Personne ne croit que nous atteindrons vos objectifs affichés de croissance. Les hypothèses du budget sont trop optimistes : plus 5 milliards de TVA en 2017, rien que cela... Vous augmentez artificiellement pour l'an prochain, au détriment de 2018, les recettes d'impôt sur les sociétés et de Taxe sur les surfaces commerciales (Tascom), ce n'est vraiment pas sérieux.

Côté dépenses, vous présentez un budget électoral pour amadouer certaines catégories d'électeurs : hausse du point d'indice de la fonction publique et réforme de la grille des salaires feront augmenter la masse salariale de l'État de 4 milliards. Vous dites aux fonctionnaires qu'ils ont perdu du pouvoir d'achat, mais c'est faux quand on prend en compte le GVT ! De l'autre côté, vous dites aux retraités que l'absence d'inflation préserve leur pouvoir d'achat et qu'il n'y a pas lieu d'augmenter les pensions... Les fonctionnaires sont censés voter à gauche, les retraités à droite : on soigne son électorat comme on peut... (Protestations à gauche)

M. Christian Eckert, secrétaire d'État auprès du ministre de l'économie et des finances, chargé du budget et des comptes publics.  - Surveillez vos propos, monsieur le sénateur, vous êtes enregistré et vos arguments pourront se retourner contre vous ! (M. Philippe Dallier proteste)

M. Philippe Dallier.  - Vous faites les fonds de tiroirs sans hésiter à discréditer gravement la parole de l'État, quand vous débudgétisez des PIA pour financer les dépenses générales de l'État, ou encore quand vous retirez 130 millions d'euros à Action Logement. À cela s'ajoutent 12 milliards de cadeaux fiscaux, et 5 milliards de recettes en moins. Vos successeurs paieront la note, sans doute...

Consigne:
Selon le passage, quelle somme est retirée à Action Logement ?

Extrait des données:

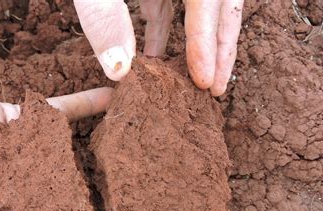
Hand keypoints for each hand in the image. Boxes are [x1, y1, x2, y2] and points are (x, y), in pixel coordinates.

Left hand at [74, 0, 242, 95]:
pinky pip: (172, 4)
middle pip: (219, 4)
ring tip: (198, 81)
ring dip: (198, 44)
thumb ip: (103, 17)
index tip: (203, 81)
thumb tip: (120, 71)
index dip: (207, 41)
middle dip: (219, 48)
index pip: (207, 0)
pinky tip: (156, 60)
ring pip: (202, 7)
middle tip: (215, 90)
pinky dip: (165, 32)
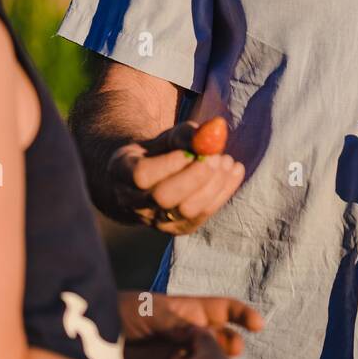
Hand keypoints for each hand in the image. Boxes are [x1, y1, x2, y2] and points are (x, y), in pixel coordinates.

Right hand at [106, 121, 245, 233]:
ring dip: (213, 185)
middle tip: (217, 158)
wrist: (154, 181)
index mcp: (122, 173)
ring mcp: (156, 221)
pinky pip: (203, 215)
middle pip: (163, 198)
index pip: (142, 175)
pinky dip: (224, 192)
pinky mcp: (180, 228)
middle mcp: (134, 202)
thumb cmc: (161, 152)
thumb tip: (216, 129)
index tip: (193, 151)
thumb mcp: (167, 138)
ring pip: (186, 210)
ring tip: (227, 161)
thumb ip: (187, 135)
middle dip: (195, 177)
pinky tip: (235, 170)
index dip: (170, 164)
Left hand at [119, 291, 264, 358]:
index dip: (243, 316)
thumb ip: (176, 324)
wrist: (92, 336)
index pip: (224, 311)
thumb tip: (198, 336)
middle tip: (232, 353)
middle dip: (231, 346)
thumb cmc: (123, 312)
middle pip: (221, 339)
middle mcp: (190, 333)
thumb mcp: (152, 311)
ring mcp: (180, 354)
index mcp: (190, 312)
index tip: (258, 326)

Votre réponse:
130 millions d'euros.